Quote Originally Posted by Asta Kask View Post
Since I have badly failed at keeping Internet silence I might as well come back entirely. And there's no thread on the Internet that I would rather call home than this. Ironic, since it's not about 'people like me' at all. Maybe the world would be better if we stopped talking in terms of 'people like me' and 'people not like me' and just talked about people.
It's saying things like that that makes you fit in so well here! Also, I'm glad you're back!

I was just reading something about that kind of idea the other day. Because if you think of oppression and -isms not in terms of "well, there's racism, plus there's also violence against trans people, plus I suppose old people and disabled people are often targets of abuse plus ... ", and instead of think of it as all interrelated, based on a culture where women's work is devalued, where people of the "wrong" skin colour are treated worse in the media, where old people and children are portrayed as useless, where parents are constantly made to be terrified they're doing everything wrong and aren't given the tools and the space to raise their children in the best possible way, where schools and allomothers (older people in the infant's life who look after them) aren't given the knowledge to pass on to children and tolerance and equality and all that... I'd call that imperfect, hierarchy-obsessed, intolerant side of our collective culture the "kyriarchy", and it's made up of just lots and lots of people not stopping to think about the fact that anyone else is more similar to themselves than different.

I firmly believe individuals do the best work against that kind of culture by focusing on one or two aspects, like I was first a feminist, and through feminism, I came to understand different kinds of privilege and that although I'm in the worse-off group for a bunch of things (a woman, queer, with an invisible disability), I also have a load of privilege that I have to try to be aware of (I'm white, middle-class, well-educated, cissexual, in a "straight" relationship, with a disability that is closer to "bothersome" than "debilitating"). And although I am first a feminist, that doesn't mean that I can push over someone else's struggles. The kyriarchy culture isn't bothered by activists who argue with one another about who's the "most" oppressed or what's "most important".

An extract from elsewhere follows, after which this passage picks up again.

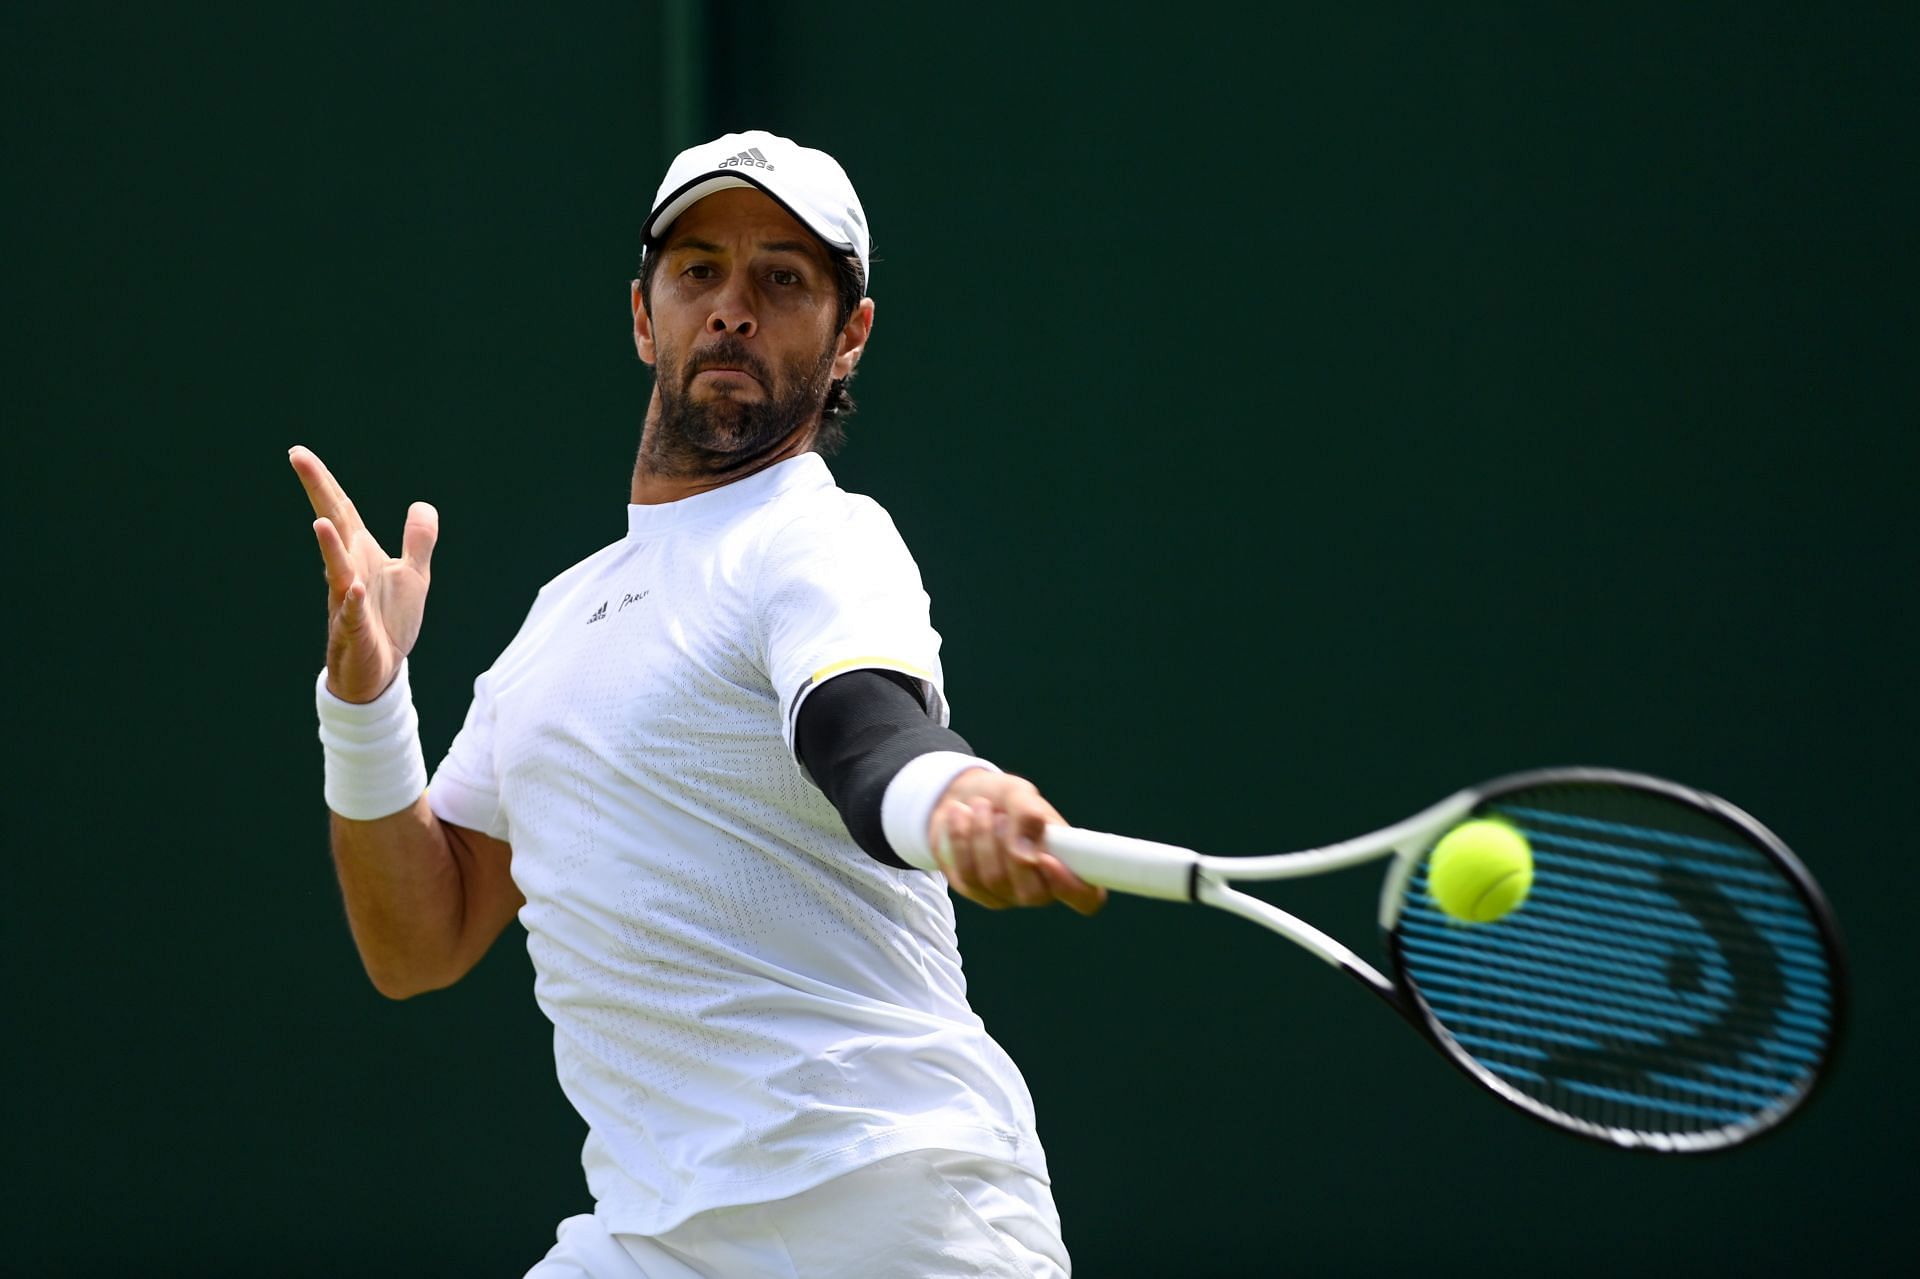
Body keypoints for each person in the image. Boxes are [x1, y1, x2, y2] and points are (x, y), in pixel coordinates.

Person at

I think there is some injustice for everyone, and even if you're white, straight, male, cis, neurotypical, 25-40, upper-class, educated, currently able bodied, and every possible other thing, well, maybe your wife isn't and you could try listening to her about how hard it is to come from a working-class background and try fit in with all your friends. And once you understand the idea of injustice and privilege, you can try using your smart human brain to apply it to other situations. I know how hard it can be to be a woman in a male-dominated, male-centred environment. So if I'm talking to a woman who isn't white, who works in a woman-dominated field in Ireland, I don't have to say "Well, you think that's bad? At least you don't have to put up with sexism!", I can say "I can't completely understand, but I can relate. It must be hard that all your co-workers are white, and don't really understand what you have to put up with."

Far too long; didn't read - Injustice does discriminate, but generally hits everyone at some point or another. Instead of being selfish about the crap we have to put up with, we can use it to empathise with other people and that's the way to take the kyriarchy apart, one bigoted sentiment at a time.

Maybe I should stop using this place to write my essays.
Maybe I should stop writing essays about the kyriarchy and start writing that essay about the uplift of the Andes that I'm actually supposed to write...

Quote Originally Posted by H Birchgrove View Post
*also hugs Asta*

Edit: Almost forgot: Boys now reading as well as girls, study suggests
That's so weird that you linked that, because I was just reading about girls being programmed not to do well at maths!

Btw, the study seems to use "mothers" and "parents" interchangeably, which is, like, a whole other problem. It seems like they just studied mothers, which is legitimate enough for control, although it would have been better if they'd studied a larger sample with as close to even as possible mothers and fathers and then they could compare them and combine them to have actually "parents". For all they know, fathers do the opposite, so "parents" as a group don't do this. But whatever.